Mengenai keberadaan gubuk keramat tersebut Mbah Wong selaku kepala suku selalu menasihati warganya untuk tidak mengganggu keberadaan gubuk yang diyakini keramat. Sebagai awasan untuk tidak terjadi hal-hal yang tidak diinginkan.
***
Meskipun gubuk keramat kelihatan agak menyeramkan tetapi masyarakat setempat yakin kalau kediaman mereka terlindungi. Hanya jika mereka tidak melanggar segala peraturan yang susah diwariskan nenek moyang mereka turun-temurun. Dan juga patuh pada wejangan yang disampaikan oleh Mbah Wong untuk tidak melakukan hal- hal yang terlarang di area gubuk keramat itu bersemayam.
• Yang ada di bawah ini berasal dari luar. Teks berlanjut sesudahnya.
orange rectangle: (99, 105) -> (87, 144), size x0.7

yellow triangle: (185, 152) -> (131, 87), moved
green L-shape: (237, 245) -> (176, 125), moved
Sebab akan terjadi sesuatu hal tak terduga yang dilakukan penunggu gubuk tersebut dan sangat membahayakan masyarakat setempat.
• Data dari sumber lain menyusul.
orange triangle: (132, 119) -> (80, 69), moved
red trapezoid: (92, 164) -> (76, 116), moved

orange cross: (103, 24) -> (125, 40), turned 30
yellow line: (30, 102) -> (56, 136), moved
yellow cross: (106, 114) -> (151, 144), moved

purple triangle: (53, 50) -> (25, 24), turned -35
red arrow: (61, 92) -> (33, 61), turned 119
Sejak awal mengetahui keberadaan gubuk tua yang berada di ujung kampung, masyarakat setempat merasa yakin kalau keberadaan gubuk tersebut menyimpan misteri yang tak terselami akal sehat. Tentunya hal ini membuat warga setempat selalu mawas diri dengan tidak melakukan aktivitas-aktivitas terlarang di sekitar gubuk keramat. Jika melanggarnya pasti akan mendapat hukuman. Dan hal itu nyata terjadi. Konon ada sepasang bule mati mengenaskan setelah berkunjung ke gubuk keramat tersebut. Penduduk setempat menduga kalau mereka telah melakukan aktivitas terlarang di sekitar gubuk keramat. Tetapi masyarakat merasa yakin jika tidak ada suatu hal ganjil yang mereka lakukan, maka semuanya akan baik-baik saja.
***
Namun belakangan ini masyarakat merasa diresahkan oleh kejadian-kejadian yang aneh dari gubuk keramat tersebut. Dan mereka sempat menduga kalau ada yang melakukan sesuatu hal yang terlarang di sekitar gubuk keramat.
Menurut kesaksian penduduk setempat, bahwa setiap malam Jumat mereka selalu mendengar bunyi juga suara-suara aneh dari dalam gubuk itu misalnya teriakan orang dewasa yang sedang berpesta, bayi yang sedang menangis, juga ada orang yang sedang tertawa terbahak-bahak. Menurut Jon salah satu warga yang katanya cukup mengenal seluk beluk gubuk keramat tersebut bahwa Ia sering melihat sosok lelaki tua yang sedang duduk bersila tepat di depan gubuk keramat itu. Terkadang lelaki yang sudah berumur itu melayang-layang di udara sembari memekik teriakan yang menyeramkan. Penduduk setempat meyakini kalau sosok lelaki tua itu adalah penunggu di gubuk keramat. Dan sangat menyeramkan perawakannya. Hal itu membuat penduduk sekitar merasa cemas. Bahkan setiap malam Jumat sudah menjadi peraturan penduduk yang tinggal di sekitar aliran sungai Koro Bai untuk tidak keluar rumah seorang diri.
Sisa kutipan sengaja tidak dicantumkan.